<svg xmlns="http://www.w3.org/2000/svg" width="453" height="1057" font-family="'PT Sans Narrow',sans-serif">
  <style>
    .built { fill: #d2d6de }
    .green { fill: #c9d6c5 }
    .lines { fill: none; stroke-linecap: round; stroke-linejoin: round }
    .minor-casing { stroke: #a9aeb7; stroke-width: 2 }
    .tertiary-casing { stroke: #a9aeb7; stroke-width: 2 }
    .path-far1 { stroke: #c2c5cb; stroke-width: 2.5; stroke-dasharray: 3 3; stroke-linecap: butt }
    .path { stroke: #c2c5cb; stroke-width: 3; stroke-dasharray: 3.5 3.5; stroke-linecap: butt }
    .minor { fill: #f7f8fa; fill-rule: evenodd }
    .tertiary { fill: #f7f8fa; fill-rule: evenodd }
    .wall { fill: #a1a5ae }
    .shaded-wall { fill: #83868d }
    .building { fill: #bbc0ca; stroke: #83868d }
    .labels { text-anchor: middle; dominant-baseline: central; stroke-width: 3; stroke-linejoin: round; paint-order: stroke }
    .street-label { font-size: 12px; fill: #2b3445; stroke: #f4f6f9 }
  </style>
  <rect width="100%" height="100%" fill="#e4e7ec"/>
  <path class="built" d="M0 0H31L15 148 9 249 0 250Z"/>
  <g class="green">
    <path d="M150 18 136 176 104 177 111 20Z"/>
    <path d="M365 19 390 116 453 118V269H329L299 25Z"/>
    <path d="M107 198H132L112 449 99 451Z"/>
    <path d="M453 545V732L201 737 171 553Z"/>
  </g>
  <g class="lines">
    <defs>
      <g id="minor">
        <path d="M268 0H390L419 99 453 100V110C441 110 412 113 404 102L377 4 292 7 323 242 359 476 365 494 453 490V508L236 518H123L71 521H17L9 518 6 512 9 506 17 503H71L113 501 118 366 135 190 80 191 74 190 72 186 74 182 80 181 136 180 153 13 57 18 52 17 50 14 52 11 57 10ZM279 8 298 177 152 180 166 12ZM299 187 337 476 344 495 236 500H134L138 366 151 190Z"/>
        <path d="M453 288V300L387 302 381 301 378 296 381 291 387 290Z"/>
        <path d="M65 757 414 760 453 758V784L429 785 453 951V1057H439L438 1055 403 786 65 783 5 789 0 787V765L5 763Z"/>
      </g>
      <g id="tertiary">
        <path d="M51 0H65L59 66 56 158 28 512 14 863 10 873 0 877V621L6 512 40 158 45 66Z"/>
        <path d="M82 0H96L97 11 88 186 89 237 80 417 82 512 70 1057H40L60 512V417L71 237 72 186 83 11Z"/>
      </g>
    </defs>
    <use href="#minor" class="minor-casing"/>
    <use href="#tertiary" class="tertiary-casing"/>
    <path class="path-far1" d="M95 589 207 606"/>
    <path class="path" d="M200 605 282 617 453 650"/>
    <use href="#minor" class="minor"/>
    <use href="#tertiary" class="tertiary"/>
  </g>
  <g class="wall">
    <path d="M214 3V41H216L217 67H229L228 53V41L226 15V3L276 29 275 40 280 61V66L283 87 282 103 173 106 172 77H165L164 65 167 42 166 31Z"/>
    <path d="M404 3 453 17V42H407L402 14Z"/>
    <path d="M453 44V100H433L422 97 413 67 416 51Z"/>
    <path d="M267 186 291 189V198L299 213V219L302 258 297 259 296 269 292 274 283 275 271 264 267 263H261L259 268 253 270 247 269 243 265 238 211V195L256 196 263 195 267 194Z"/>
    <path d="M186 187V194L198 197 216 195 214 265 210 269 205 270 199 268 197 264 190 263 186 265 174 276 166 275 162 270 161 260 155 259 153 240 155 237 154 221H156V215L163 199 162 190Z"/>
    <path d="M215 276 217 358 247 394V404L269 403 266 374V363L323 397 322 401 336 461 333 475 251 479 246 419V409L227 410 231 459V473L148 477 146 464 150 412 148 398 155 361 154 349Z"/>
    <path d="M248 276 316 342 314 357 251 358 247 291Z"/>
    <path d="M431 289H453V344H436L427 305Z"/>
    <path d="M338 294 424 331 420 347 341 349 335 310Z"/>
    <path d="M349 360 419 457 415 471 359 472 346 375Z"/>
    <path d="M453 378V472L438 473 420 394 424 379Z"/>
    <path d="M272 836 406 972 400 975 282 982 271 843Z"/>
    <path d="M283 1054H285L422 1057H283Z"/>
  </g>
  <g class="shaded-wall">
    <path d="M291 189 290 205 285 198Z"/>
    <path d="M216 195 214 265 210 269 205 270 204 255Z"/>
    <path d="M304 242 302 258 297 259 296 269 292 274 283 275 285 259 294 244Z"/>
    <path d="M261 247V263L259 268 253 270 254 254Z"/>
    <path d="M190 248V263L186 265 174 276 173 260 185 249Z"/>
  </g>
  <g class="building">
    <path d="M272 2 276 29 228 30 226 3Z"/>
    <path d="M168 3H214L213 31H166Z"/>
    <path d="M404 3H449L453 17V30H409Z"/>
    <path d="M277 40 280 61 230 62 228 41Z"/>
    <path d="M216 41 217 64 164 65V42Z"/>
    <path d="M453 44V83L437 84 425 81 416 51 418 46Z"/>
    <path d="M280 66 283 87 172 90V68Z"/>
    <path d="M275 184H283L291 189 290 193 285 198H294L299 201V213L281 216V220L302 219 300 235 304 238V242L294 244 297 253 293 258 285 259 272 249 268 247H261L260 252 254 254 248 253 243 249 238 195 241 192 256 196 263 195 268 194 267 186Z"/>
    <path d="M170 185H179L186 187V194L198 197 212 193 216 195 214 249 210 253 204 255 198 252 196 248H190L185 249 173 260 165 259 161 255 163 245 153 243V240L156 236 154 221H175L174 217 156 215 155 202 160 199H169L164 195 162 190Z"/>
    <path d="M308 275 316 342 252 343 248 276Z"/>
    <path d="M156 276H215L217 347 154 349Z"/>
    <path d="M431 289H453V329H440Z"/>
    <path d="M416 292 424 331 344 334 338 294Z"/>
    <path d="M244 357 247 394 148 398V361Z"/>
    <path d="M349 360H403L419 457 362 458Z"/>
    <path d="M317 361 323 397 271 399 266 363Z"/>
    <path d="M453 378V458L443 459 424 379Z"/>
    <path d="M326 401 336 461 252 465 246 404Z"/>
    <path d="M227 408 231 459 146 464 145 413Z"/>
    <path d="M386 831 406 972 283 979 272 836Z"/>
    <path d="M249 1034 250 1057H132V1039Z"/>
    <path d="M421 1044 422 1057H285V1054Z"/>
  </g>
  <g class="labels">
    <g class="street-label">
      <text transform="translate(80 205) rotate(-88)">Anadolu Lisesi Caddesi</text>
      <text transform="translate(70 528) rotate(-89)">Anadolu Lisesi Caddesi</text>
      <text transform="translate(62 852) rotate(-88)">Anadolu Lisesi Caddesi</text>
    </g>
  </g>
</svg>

##########

Output the full listing. Match it exactly.

Response to the task>
<svg xmlns="http://www.w3.org/2000/svg" width="453" height="1057" font-family="'PT Sans Narrow',sans-serif">
  <style>
    .built { fill: #d2d6de }
    .green { fill: #c9d6c5 }
    .lines { fill: none; stroke-linecap: round; stroke-linejoin: round }
    .minor-casing { stroke: #a9aeb7; stroke-width: 2 }
    .tertiary-casing { stroke: #a9aeb7; stroke-width: 2 }
    .path-far1 { stroke: #c2c5cb; stroke-width: 2.5; stroke-dasharray: 3 3; stroke-linecap: butt }
    .path { stroke: #c2c5cb; stroke-width: 3; stroke-dasharray: 3.5 3.5; stroke-linecap: butt }
    .minor { fill: #f7f8fa; fill-rule: evenodd }
    .tertiary { fill: #f7f8fa; fill-rule: evenodd }
    .wall { fill: #a1a5ae }
    .shaded-wall { fill: #83868d }
    .building { fill: #bbc0ca; stroke: #83868d }
    .labels { text-anchor: middle; dominant-baseline: central; stroke-width: 3; stroke-linejoin: round; paint-order: stroke }
    .street-label { font-size: 12px; fill: #2b3445; stroke: #f4f6f9 }
  </style>
  <rect width="100%" height="100%" fill="#e4e7ec"/>
  <path class="built" d="M0 0H31L15 148 9 249 0 250Z"/>
  <g class="green">
    <path d="M150 18 136 176 104 177 111 20Z"/>
    <path d="M365 19 390 116 453 118V269H329L299 25Z"/>
    <path d="M107 198H132L112 449 99 451Z"/>
    <path d="M453 545V732L201 737 171 553Z"/>
  </g>
  <g class="lines">
    <defs>
      <g id="minor">
        <path d="M268 0H390L419 99 453 100V110C441 110 412 113 404 102L377 4 292 7 323 242 359 476 365 494 453 490V508L236 518H123L71 521H17L9 518 6 512 9 506 17 503H71L113 501 118 366 135 190 80 191 74 190 72 186 74 182 80 181 136 180 153 13 57 18 52 17 50 14 52 11 57 10ZM279 8 298 177 152 180 166 12ZM299 187 337 476 344 495 236 500H134L138 366 151 190Z"/>
        <path d="M453 288V300L387 302 381 301 378 296 381 291 387 290Z"/>
        <path d="M65 757 414 760 453 758V784L429 785 453 951V1057H439L438 1055 403 786 65 783 5 789 0 787V765L5 763Z"/>
      </g>
      <g id="tertiary">
        <path d="M51 0H65L59 66 56 158 28 512 14 863 10 873 0 877V621L6 512 40 158 45 66Z"/>
        <path d="M82 0H96L97 11 88 186 89 237 80 417 82 512 70 1057H40L60 512V417L71 237 72 186 83 11Z"/>
      </g>
    </defs>
    <use href="#minor" class="minor-casing"/>
    <use href="#tertiary" class="tertiary-casing"/>
    <path class="path-far1" d="M95 589 207 606"/>
    <path class="path" d="M200 605 282 617 453 650"/>
    <use href="#minor" class="minor"/>
    <use href="#tertiary" class="tertiary"/>
  </g>
  <g class="wall">
    <path d="M214 3V41H216L217 67H229L228 53V41L226 15V3L276 29 275 40 280 61V66L283 87 282 103 173 106 172 77H165L164 65 167 42 166 31Z"/>
    <path d="M404 3 453 17V42H407L402 14Z"/>
    <path d="M453 44V100H433L422 97 413 67 416 51Z"/>
    <path d="M267 186 291 189V198L299 213V219L302 258 297 259 296 269 292 274 283 275 271 264 267 263H261L259 268 253 270 247 269 243 265 238 211V195L256 196 263 195 267 194Z"/>
    <path d="M186 187V194L198 197 216 195 214 265 210 269 205 270 199 268 197 264 190 263 186 265 174 276 166 275 162 270 161 260 155 259 153 240 155 237 154 221H156V215L163 199 162 190Z"/>
    <path d="M215 276 217 358 247 394V404L269 403 266 374V363L323 397 322 401 336 461 333 475 251 479 246 419V409L227 410 231 459V473L148 477 146 464 150 412 148 398 155 361 154 349Z"/>
    <path d="M248 276 316 342 314 357 251 358 247 291Z"/>
    <path d="M431 289H453V344H436L427 305Z"/>
    <path d="M338 294 424 331 420 347 341 349 335 310Z"/>
    <path d="M349 360 419 457 415 471 359 472 346 375Z"/>
    <path d="M453 378V472L438 473 420 394 424 379Z"/>
    <path d="M272 836 406 972 400 975 282 982 271 843Z"/>
    <path d="M283 1054H285L422 1057H283Z"/>
  </g>
  <g class="shaded-wall">
    <path d="M291 189 290 205 285 198Z"/>
    <path d="M216 195 214 265 210 269 205 270 204 255Z"/>
    <path d="M304 242 302 258 297 259 296 269 292 274 283 275 285 259 294 244Z"/>
    <path d="M261 247V263L259 268 253 270 254 254Z"/>
    <path d="M190 248V263L186 265 174 276 173 260 185 249Z"/>
  </g>
  <g class="building">
    <path d="M272 2 276 29 228 30 226 3Z"/>
    <path d="M168 3H214L213 31H166Z"/>
    <path d="M404 3H449L453 17V30H409Z"/>
    <path d="M277 40 280 61 230 62 228 41Z"/>
    <path d="M216 41 217 64 164 65V42Z"/>
    <path d="M453 44V83L437 84 425 81 416 51 418 46Z"/>
    <path d="M280 66 283 87 172 90V68Z"/>
    <path d="M275 184H283L291 189 290 193 285 198H294L299 201V213L281 216V220L302 219 300 235 304 238V242L294 244 297 253 293 258 285 259 272 249 268 247H261L260 252 254 254 248 253 243 249 238 195 241 192 256 196 263 195 268 194 267 186Z"/>
    <path d="M170 185H179L186 187V194L198 197 212 193 216 195 214 249 210 253 204 255 198 252 196 248H190L185 249 173 260 165 259 161 255 163 245 153 243V240L156 236 154 221H175L174 217 156 215 155 202 160 199H169L164 195 162 190Z"/>
    <path d="M308 275 316 342 252 343 248 276Z"/>
    <path d="M156 276H215L217 347 154 349Z"/>
    <path d="M431 289H453V329H440Z"/>
    <path d="M416 292 424 331 344 334 338 294Z"/>
    <path d="M244 357 247 394 148 398V361Z"/>
    <path d="M349 360H403L419 457 362 458Z"/>
    <path d="M317 361 323 397 271 399 266 363Z"/>
    <path d="M453 378V458L443 459 424 379Z"/>
    <path d="M326 401 336 461 252 465 246 404Z"/>
    <path d="M227 408 231 459 146 464 145 413Z"/>
    <path d="M386 831 406 972 283 979 272 836Z"/>
    <path d="M249 1034 250 1057H132V1039Z"/>
    <path d="M421 1044 422 1057H285V1054Z"/>
  </g>
  <g class="labels">
    <g class="street-label">
      <text transform="translate(80 205) rotate(-88)">Anadolu Lisesi Caddesi</text>
      <text transform="translate(70 528) rotate(-89)">Anadolu Lisesi Caddesi</text>
      <text transform="translate(62 852) rotate(-88)">Anadolu Lisesi Caddesi</text>
    </g>
  </g>
</svg>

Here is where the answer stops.